EXTRACTED TEXT:
Segment Open

When it comes to my art, there are very few times where I felt like I actually did the best I was capable of. I mean yeah, most or all artists look at their work and say "Gawd this SUCKS!" but the reason we're like that is because we feel like we should be able to do better. (Or at least, that's why I'm like that. Other artists may vary, I suppose.)

But the thing of it is, usually I am trying my hardest. There have been times when work escaped that I had no business letting loose because it was a half-vast job ... at conventions, mostly, which is why I have taken to doing fewer pieces and charging more, so I can do them right instead. There are a couple of pieces out there that I am flat-out ashamed of, for just that reason.

So if I'm trying my hardest, but still don't feel like I'm doing my best, that means that somewhere between effort and execution all the quality is falling out. ¬.¬ Or to put it more nastily...

"I did my best!"

"That was your best?"

Segment Closed

WORK TASK:
Answer these from the passage above on art:
(a) Why does the writer say artists look at their work and call it bad?
(b) What has the writer started doing so pieces can be done right?
(c) Where does the writer say the quality is falling out?

SUPPLIED INFORMATION:
Segment Open

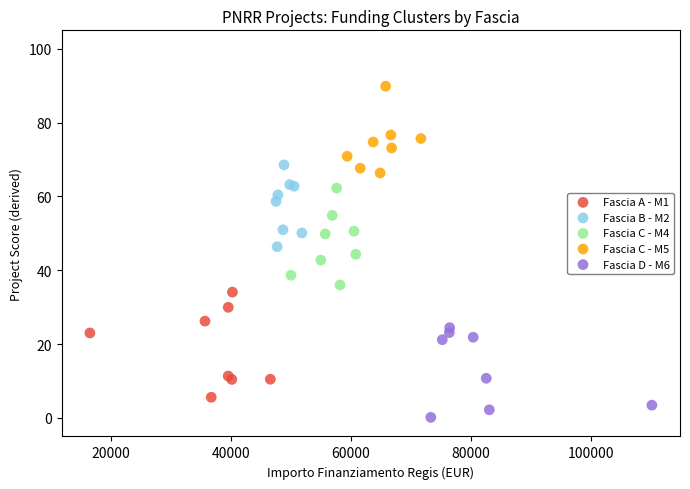

What are all the series names shown in the legend?

Fascia A - M1, Fascia B - M2, Fascia C - M4, Fascia C - M5, Fascia D - M6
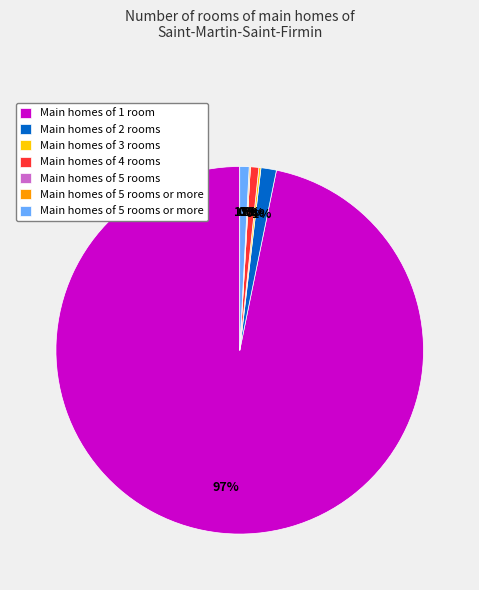

To the nearest percent, what is the difference between the largest and smallest slice percentages?

97%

Segment Closed

WRITTEN SOLUTION:
(a) Because they feel they should be able to do better.
(b) Doing fewer pieces and charging more.
(c) Somewhere between effort and execution.